● Selected extract:
========================================

JavaScript: controlling web page with gestures

Our experience in implementing remote control and experimenting with different approaches, including Computer Vision technology. In this article, we'll share the results of our experiments using Google's MEDIAPIPE library for Computer Vision.

Aleksey Andruschenko

Aleksey Andruschenko

Full-Stack Developer

02 Mar 2023
11 min read

During our work on Stardio, we were assigned the task of implementing remote control of the application. We explored different options for implementation, and one of the approaches we experimented with was Computer Vision technology. In this article, I will be sharing the results of our experiments with one of the well-known libraries for ComputerVision - MEDIAPIPE, which is developed by Google.

In the past, controlling the content of a web page using gestures was only seen in science fiction movies. But nowadays, all you need to make it a reality is a video camera, a browser, and a library from Google. In this tutorial, we will be demonstrating how to implement gesture control using pure JavaScript. To detect and track hand gestures, we will be using MediaPipe, and to manage dependencies, we will be using npm.

The sample code can be found in this repository.

========================================

● Entries shown:

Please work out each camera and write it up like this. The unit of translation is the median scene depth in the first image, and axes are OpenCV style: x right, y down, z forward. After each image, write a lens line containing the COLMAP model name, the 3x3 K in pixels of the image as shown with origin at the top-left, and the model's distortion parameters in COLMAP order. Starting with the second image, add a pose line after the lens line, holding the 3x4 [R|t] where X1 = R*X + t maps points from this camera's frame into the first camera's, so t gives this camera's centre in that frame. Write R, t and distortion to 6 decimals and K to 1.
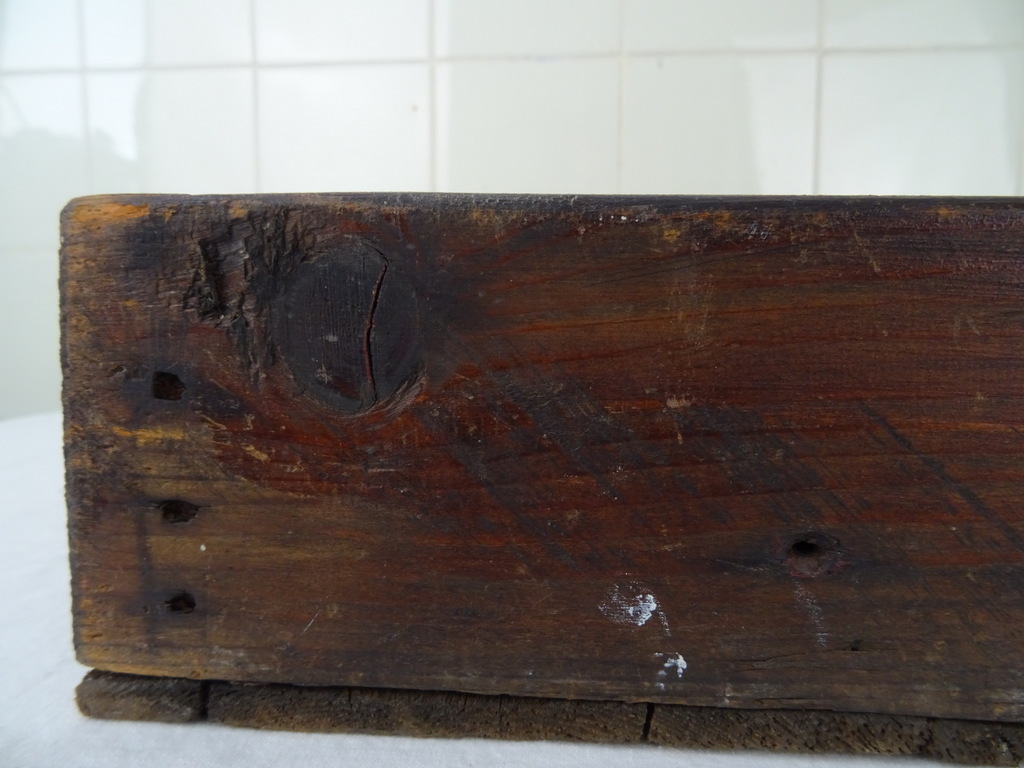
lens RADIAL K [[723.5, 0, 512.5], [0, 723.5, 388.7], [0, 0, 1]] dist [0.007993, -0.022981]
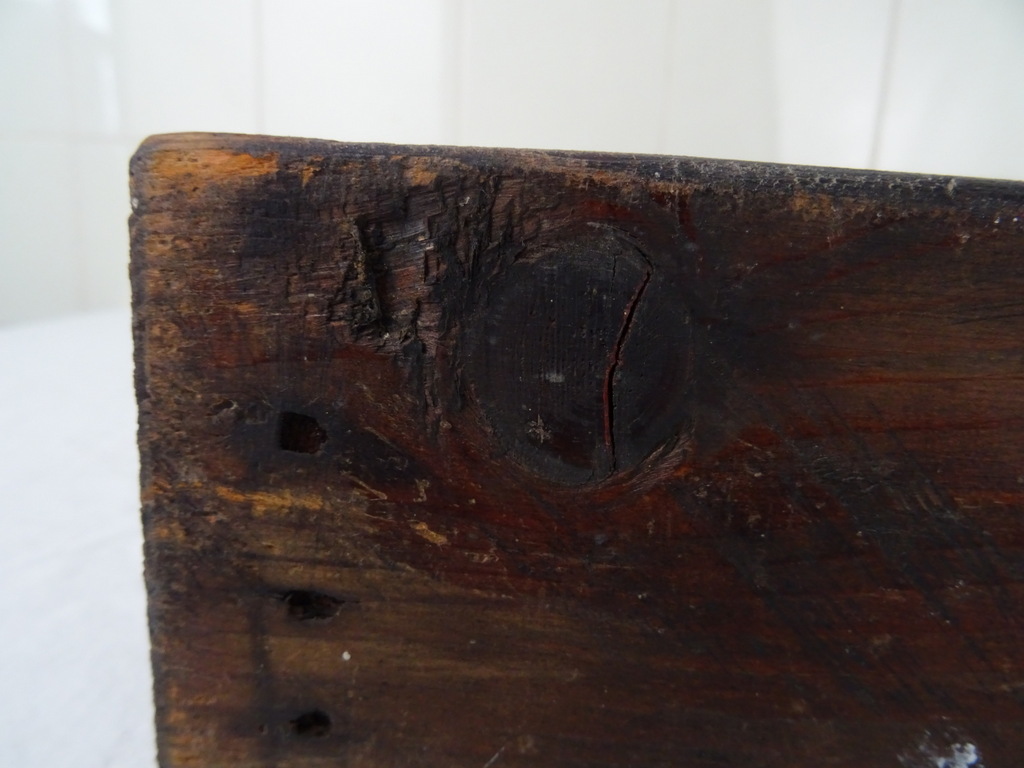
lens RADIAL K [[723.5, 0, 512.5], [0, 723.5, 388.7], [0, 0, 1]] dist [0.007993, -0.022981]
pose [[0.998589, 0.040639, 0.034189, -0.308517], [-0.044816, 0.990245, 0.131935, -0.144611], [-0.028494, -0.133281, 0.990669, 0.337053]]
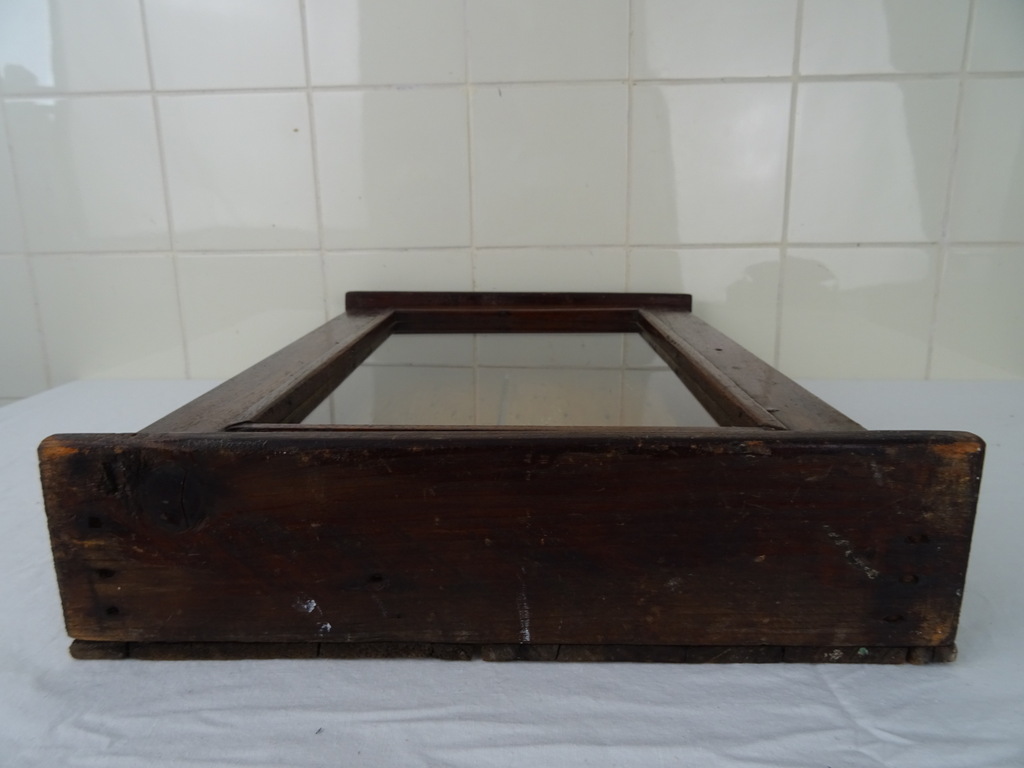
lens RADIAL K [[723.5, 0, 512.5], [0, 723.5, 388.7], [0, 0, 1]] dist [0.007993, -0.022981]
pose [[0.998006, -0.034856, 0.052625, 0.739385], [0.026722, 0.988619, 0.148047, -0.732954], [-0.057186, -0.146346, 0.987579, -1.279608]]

========================================

● Questions:
1 – According to the gesture-control article, which library is used to detect and track hand gestures?
2 – Say whether each statement agrees with the gesture-control article, and quote the words that decide it. (a) The tutorial implements gesture control in pure JavaScript. (b) Dependencies are managed with yarn. (c) The remote-control task came up during work on Stardio.
3 – Carry on the gesture-control article from where it stops.

● Answers below:
1 – MediaPipe, a library developed by Google.

2 –
(a) Yes: "we will be demonstrating how to implement gesture control using pure JavaScript"
(b) No: "to manage dependencies, we will be using npm"
(c) Yes: "During our work on Stardio, we were assigned the task of implementing remote control of the application."

3 –
Project preparation and setup

Step 1

Create a pure JS project with Vite by vanilla template:

  • motion-controls - name of project
  • vanilla - name of template
yarn create vite motion-controls --template vanilla

Step 2

Go to the created directory, install the dependencies and start development server:

cd motion-controls
npm i
npm run dev

Step 3

Edit content of body in index.html:

<video></video>
<canvas></canvas>

<script type="module" src="/js/get-video-data.js"></script>

Getting video data and rendering it on the canvas

Create a js directory at the root of the project and a get-video-data.js file in it.

Get references to the video and canvas elements, as well to the 2D graphics drawing context:

const video$ = document.querySelector("video");
const canvas$ = document.querySelector("canvas");
const ctx = canvas$.getContext("2d");

Define the width and height of the canvas, as well as the requirements (constraints) for the video data stream:

const width = 640;
const height = 480;

canvas$.width = width;
canvas$.height = height;

const constraints = {
  audio: false,
  video: { width, height },
};

Get access to the user's video input device using the getUserMedia method; pass the stream to the video element using the srcObject attribute; after loading the metadata, we start playing the video and call the requestAnimationFrame method, passing it the drawVideoFrame function as an argument:

navigator.mediaDevices
  .getUserMedia(constraints)
  .then((stream) => {
    video$.srcObject = stream;

    video$.onloadedmetadata = () => {
      video$.play();

      requestAnimationFrame(drawVideoFrame);
    };
  })
  .catch(console.error);

Finally, we define the function to draw the video frame on the canvas using the drawImage method:

function drawVideoFrame() {
  ctx.drawImage(video$, 0, 0, width, height);

  requestAnimationFrame(drawVideoFrame);
}

Note

That's calling requestAnimationFrame twice runs an infinite loop of animation at a device-specific frame rate, but typically 60 frames per second (FPS). The frame rate can be adjusted using the timestamp argument passed to the requestAnimationFrame callback (example):

function drawVideoFrame(timestamp) {
  // ...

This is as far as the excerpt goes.